▸ **Work request A**
Name every conference that the article on finding machine learning papers recommends for readers with a general interest in machine learning.

[Source extract Boundary: Start]

From conferences to surveys

We are living in an era of superlatives. Each year, month, week, new advancements in machine learning research are announced. The number of (ML) papers added to arXiv is growing equally fast. More than 11 000 papers have been added last October in the Computer Science Category.

Photo by Liam Charmer on Unsplash
Photo by Liam Charmer on Unsplash

Similarly, large machine learning conferences are seeing ever-growing number of submissions – so many in fact, that, to ensure a fair reviewing process, submitting authors are required to serve as reviewers for other submissions (called reciprocal reviewing).

Each paper possibly introduces new research results, a new method, new datasets or benchmarks. As a beginner in Machine Learning, it’s difficult to even get started: the amount of information is overwhelming. In a previous article, I argued that and why ML beginners should read papers. The quintessence is that good research papers are self-contained lectures that hone analytical thinking.

In this article, I give beginners ideas on how and where to find interesting papers to read, a point that I did not fully elaborate previously. Over 7 steps, I guide you through the possible process of finding and reading interesting papers.

Step 1: Determine your field of interest

Before you can find interesting papers, you should have an idea of the fields that interest you. For beginners, I recommend a dual approach: coding practice combined with research literature. In coding your own projects, you get direct hands-on practice and can test various fields of interest. A quick web or GitHub search for "machine learning starter project" gives multiple results (e.g., [this](https://machinelearningmastery.com/7-machine-learning-projects-beginners/) or this). Oftentimes, these articles are acccompanied by code. Skim through them and try projects that catch your attention.

Don’t overplan: doing anything usually is better than merely creating a perfect plan.

After you have tried several projects, you will have a rough understanding of whether a paper fits your topic or not. We thus can proceed to the next step.

Step 2: Find a ML conference

Leading ML researchers and research institutions publish at top-tier conferences. There are topic-specific as well as general ML conferences.

If you are generally interested in learning about ML, then one of the below conferences (respectively the papers published there) can be a good source of reading material:

  • NeurIPS (also abbreviated as NIPS; Neural Information Processing Systems)
  • ICML (International Conference on Machine Learning)
  • ICLR (International Conference on Learning Representations)
  • IJCAI (International Joint Conference on Artificial Intelligence)

If you are interested in computer vision projects and would like to learn more, than these conferences are a good starting point:

  • CVPR (Computer Vision and Pattern Recognition)
  • ICCV (International Conference on Computer Vision)
  • ECCV (European Conference on Computer Vision)

If your interest is in the field of processing language and text data with neural networks, then these conferences are a good starting point:

  • ACL (Annual Meeting of the Association for Computational Linguistics)

[Source extract Boundary: End]
[Material provided Boundary: Start]

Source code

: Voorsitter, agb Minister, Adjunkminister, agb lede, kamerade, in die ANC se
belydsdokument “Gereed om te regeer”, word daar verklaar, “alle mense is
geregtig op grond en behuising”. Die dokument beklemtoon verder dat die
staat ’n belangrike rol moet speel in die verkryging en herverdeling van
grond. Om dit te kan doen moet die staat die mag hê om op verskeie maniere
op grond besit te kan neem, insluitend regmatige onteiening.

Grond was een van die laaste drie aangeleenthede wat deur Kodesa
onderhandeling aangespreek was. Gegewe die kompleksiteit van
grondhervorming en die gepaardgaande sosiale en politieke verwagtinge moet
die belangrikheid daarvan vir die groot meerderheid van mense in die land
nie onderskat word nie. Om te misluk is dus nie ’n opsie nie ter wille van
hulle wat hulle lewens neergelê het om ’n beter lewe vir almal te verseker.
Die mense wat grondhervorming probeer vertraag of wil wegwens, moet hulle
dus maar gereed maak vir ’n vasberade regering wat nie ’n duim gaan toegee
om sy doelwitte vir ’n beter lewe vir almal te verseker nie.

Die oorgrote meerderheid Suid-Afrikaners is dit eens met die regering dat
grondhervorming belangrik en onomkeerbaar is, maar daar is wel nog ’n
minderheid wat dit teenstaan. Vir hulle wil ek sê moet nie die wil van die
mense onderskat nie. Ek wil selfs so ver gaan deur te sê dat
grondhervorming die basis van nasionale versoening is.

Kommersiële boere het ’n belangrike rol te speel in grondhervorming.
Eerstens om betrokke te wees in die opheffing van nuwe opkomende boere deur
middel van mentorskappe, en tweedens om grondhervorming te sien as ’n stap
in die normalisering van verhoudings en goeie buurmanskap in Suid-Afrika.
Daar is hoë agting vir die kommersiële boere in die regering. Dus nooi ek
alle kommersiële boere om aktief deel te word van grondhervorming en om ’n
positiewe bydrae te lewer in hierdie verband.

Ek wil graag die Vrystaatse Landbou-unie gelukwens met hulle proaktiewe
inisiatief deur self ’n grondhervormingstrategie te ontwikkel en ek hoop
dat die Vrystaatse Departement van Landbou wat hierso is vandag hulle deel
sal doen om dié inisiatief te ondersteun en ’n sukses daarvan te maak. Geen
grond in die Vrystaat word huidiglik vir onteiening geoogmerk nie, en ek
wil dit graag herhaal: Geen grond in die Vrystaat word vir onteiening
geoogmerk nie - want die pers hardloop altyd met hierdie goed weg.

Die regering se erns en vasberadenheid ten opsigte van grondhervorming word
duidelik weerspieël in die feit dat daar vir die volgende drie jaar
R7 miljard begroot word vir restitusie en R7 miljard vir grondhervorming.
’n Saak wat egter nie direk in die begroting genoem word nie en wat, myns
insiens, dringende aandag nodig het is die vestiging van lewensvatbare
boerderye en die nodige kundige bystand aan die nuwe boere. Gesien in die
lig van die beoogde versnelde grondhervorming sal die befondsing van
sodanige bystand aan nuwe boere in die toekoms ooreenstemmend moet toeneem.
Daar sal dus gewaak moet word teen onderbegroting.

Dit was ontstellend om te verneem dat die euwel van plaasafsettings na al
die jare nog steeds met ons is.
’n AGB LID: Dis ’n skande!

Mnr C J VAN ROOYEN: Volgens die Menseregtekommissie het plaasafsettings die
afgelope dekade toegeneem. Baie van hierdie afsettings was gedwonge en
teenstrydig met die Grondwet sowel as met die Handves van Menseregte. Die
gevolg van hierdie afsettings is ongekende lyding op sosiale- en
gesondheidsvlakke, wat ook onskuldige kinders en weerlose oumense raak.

[Material provided Boundary: End]

▸ **Work request B**
In the entries, retype the part that opens with the line containing "in die ANC se" and closes with the line containing "op grond besit".

▸ **Response area A**
NeurIPS (also abbreviated as NIPS; Neural Information Processing Systems), ICML (International Conference on Machine Learning), ICLR (International Conference on Learning Representations), IJCAI (International Joint Conference on Artificial Intelligence)

▸ **Response area B**
: Voorsitter, agb Minister, Adjunkminister, agb lede, kamerade, in die ANC se
belydsdokument “Gereed om te regeer”, word daar verklaar, “alle mense is
geregtig op grond en behuising”. Die dokument beklemtoon verder dat die
staat ’n belangrike rol moet speel in die verkryging en herverdeling van
grond. Om dit te kan doen moet die staat die mag hê om op verskeie maniere
op grond besit te kan neem, insluitend regmatige onteiening.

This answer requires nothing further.